School is in full swing this week after several days of class suspensions. We would have gotten used to a new routine had our new driver not backed out. Yep… into our third week (for bunso and 2nd for kuya) in school and he backs out. Right?! Right?!
For this school year, we have given kuya more responsibilities. During the week the bunso started school he was tasked to check his HW notebook. He also now checks his Kumon sheets, checking if he did all pages or if he made any mistakes. When school started we asked him to walk his little brother to his classroom too, it’s on the way to his anyway.

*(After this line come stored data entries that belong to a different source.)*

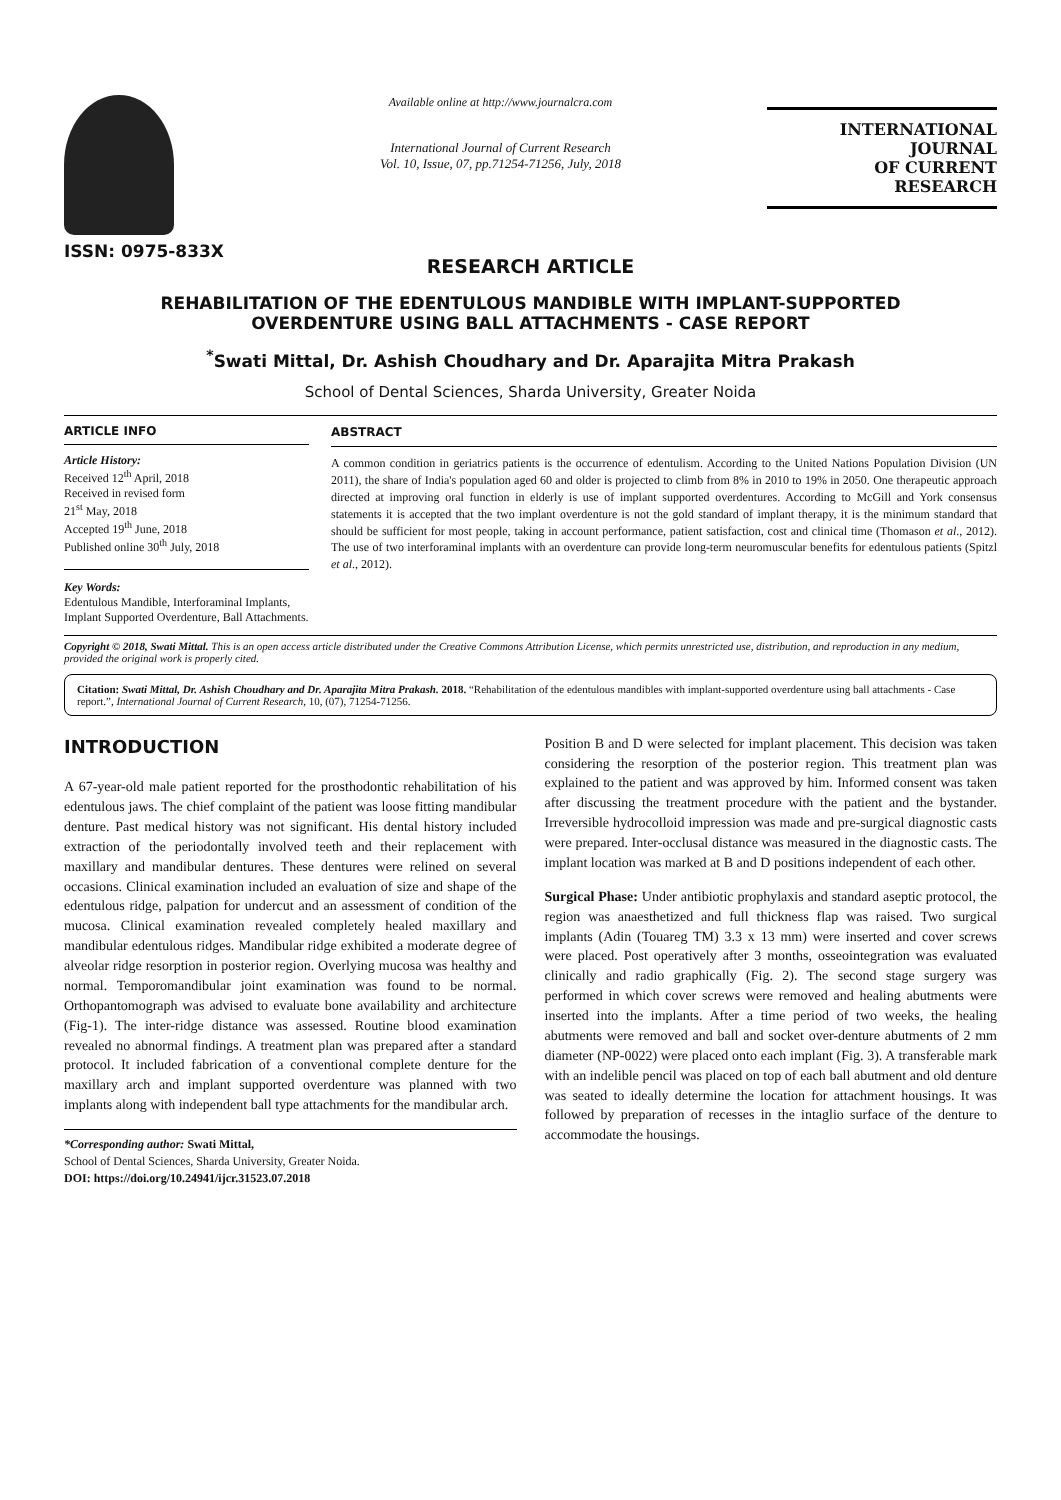ISSN: 0975-833X
Available online at http://www.journalcra.com
International Journal of Current Research
Vol. 10, Issue, 07, pp.71254-71256, July, 2018
INTERNATIONAL JOURNAL
OF CURRENT RESEARCH
RESEARCH ARTICLE
REHABILITATION OF THE EDENTULOUS MANDIBLE WITH IMPLANT-SUPPORTED OVERDENTURE USING BALL ATTACHMENTS - CASE REPORT
<sup>*</sup> Swati Mittal, Dr. Ashish Choudhary and Dr. Aparajita Mitra Prakash
School of Dental Sciences, Sharda University, Greater Noida
ARTICLE INFO
Article History:
Received 12<sup>th</sup> April, 2018
Received in revised form
21<sup>st</sup> May, 2018
Accepted 19<sup>th</sup> June, 2018
Published online 30<sup>th</sup> July, 2018
Key Words:
Edentulous Mandible, Interforaminal Implants, Implant Supported Overdenture, Ball Attachments.
ABSTRACT
A common condition in geriatrics patients is the occurrence of edentulism. According to the United Nations Population Division (UN 2011), the share of India's population aged 60 and older is projected to climb from 8% in 2010 to 19% in 2050. One therapeutic approach directed at improving oral function in elderly is use of implant supported overdentures. According to McGill and York consensus statements it is accepted that the two implant overdenture is not the gold standard of implant therapy, it is the minimum standard that should be sufficient for most people, taking in account performance, patient satisfaction, cost and clinical time (Thomason et al., 2012). The use of two interforaminal implants with an overdenture can provide long-term neuromuscular benefits for edentulous patients (Spitzl et al., 2012).
Copyright © 2018, Swati Mittal. This is an open access article distributed under the Creative Commons Attribution License, which permits unrestricted use, distribution, and reproduction in any medium, provided the original work is properly cited.
Citation: Swati Mittal, Dr. Ashish Choudhary and Dr. Aparajita Mitra Prakash. 2018. “Rehabilitation of the edentulous mandibles with implant-supported overdenture using ball attachments - Case report.”, International Journal of Current Research, 10, (07), 71254-71256.
INTRODUCTION
A 67-year-old male patient reported for the prosthodontic rehabilitation of his edentulous jaws. The chief complaint of the patient was loose fitting mandibular denture. Past medical history was not significant. His dental history included extraction of the periodontally involved teeth and their replacement with maxillary and mandibular dentures. These dentures were relined on several occasions. Clinical examination included an evaluation of size and shape of the edentulous ridge, palpation for undercut and an assessment of condition of the mucosa. Clinical examination revealed completely healed maxillary and mandibular edentulous ridges. Mandibular ridge exhibited a moderate degree of alveolar ridge resorption in posterior region. Overlying mucosa was healthy and normal. Temporomandibular joint examination was found to be normal. Orthopantomograph was advised to evaluate bone availability and architecture (Fig-1). The inter-ridge distance was assessed. Routine blood examination revealed no abnormal findings. A treatment plan was prepared after a standard protocol. It included fabrication of a conventional complete denture for the maxillary arch and implant supported overdenture was planned with two implants along with independent ball type attachments for the mandibular arch.
*Corresponding author: Swati Mittal,
School of Dental Sciences, Sharda University, Greater Noida.
DOI: https://doi.org/10.24941/ijcr.31523.07.2018
Position B and D were selected for implant placement. This decision was taken considering the resorption of the posterior region. This treatment plan was explained to the patient and was approved by him. Informed consent was taken after discussing the treatment procedure with the patient and the bystander. Irreversible hydrocolloid impression was made and pre-surgical diagnostic casts were prepared. Inter-occlusal distance was measured in the diagnostic casts. The implant location was marked at B and D positions independent of each other.
Surgical Phase: Under antibiotic prophylaxis and standard aseptic protocol, the region was anaesthetized and full thickness flap was raised. Two surgical implants (Adin (Touareg TM) 3.3 x 13 mm) were inserted and cover screws were placed. Post operatively after 3 months, osseointegration was evaluated clinically and radio graphically (Fig. 2). The second stage surgery was performed in which cover screws were removed and healing abutments were inserted into the implants. After a time period of two weeks, the healing abutments were removed and ball and socket over-denture abutments of 2 mm diameter (NP-0022) were placed onto each implant (Fig. 3). A transferable mark with an indelible pencil was placed on top of each ball abutment and old denture was seated to ideally determine the location for attachment housings. It was followed by preparation of recesses in the intaglio surface of the denture to accommodate the housings.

This morning, while I walked the boys to the students’ entrance, I told kuya he would be carpool with friends today going home. This boy, who is almost as tall as me and even weighs more than me, looked at me with tears in his eyes. “Why do you do this to me?! I want to go home with you!” I thought he enjoyed riding with his friends and hanging out with them. You know, binata moments. I reasoned with him we needed help since the driver left. I promised him we would bring him to school everyday but for the meantime he had to carpool going home. I think he understood but could not accept what I told him. I hugged him and promised him we would pick him up whenever we could.
Despite his big body and his brilliant mind, this boy is still a baby. While in some things he craves independence, there are moments he still clings to us like a child. After all, he is still one. Having two boys, I pretty much let them go very early. I encouraged them to do things on their own and do things without us. As early as 4 years old they rode the school bus by themselves. They usually go out of town with their grandparents and if they want to sleep with them in the other house we let them. But at the same time, the times they want to cuddle with us we let them even if we barely fit on our bed. Kuya cannot sleep without someone hugging him. Sometimes my husband and I would talk if we should “force” them to sleep on their own but then we’d realize, well, the time WILL come when they will do that on their own. We’ll enjoy our babies as long as we can.
Every year, when school starts, there is always a bittersweet feeling for me. As a parent I want them to grow up and be the man they are meant to be but I still want to hold on to them longer. And moments like this morning is a validation that for now, my baby still wants to be with his mommy as often as he can.